[RECORDS SUPPLIED — start]
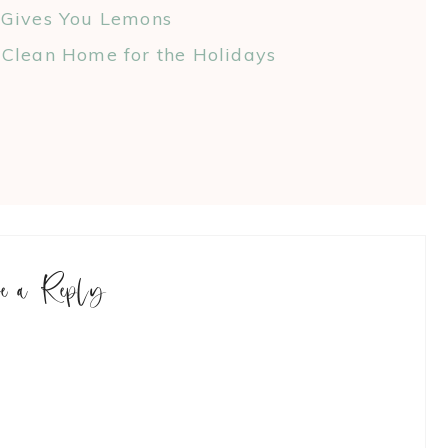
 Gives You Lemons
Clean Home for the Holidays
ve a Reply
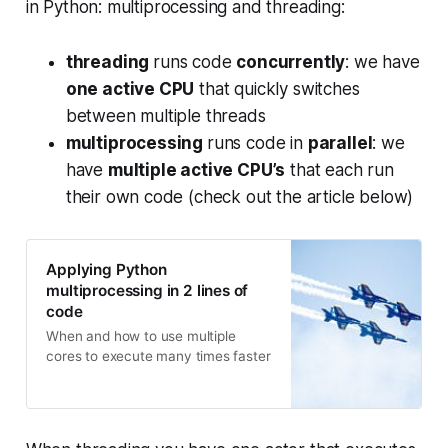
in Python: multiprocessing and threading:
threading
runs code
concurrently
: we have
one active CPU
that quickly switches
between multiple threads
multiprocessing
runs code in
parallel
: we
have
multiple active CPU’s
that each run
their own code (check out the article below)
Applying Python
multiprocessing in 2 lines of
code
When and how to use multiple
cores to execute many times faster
[RECORDS SUPPLIED — finish]
Nothing but a number should be given: the tally of lines in the listing that contain "code".

**COMPLETED EXERCISE**
4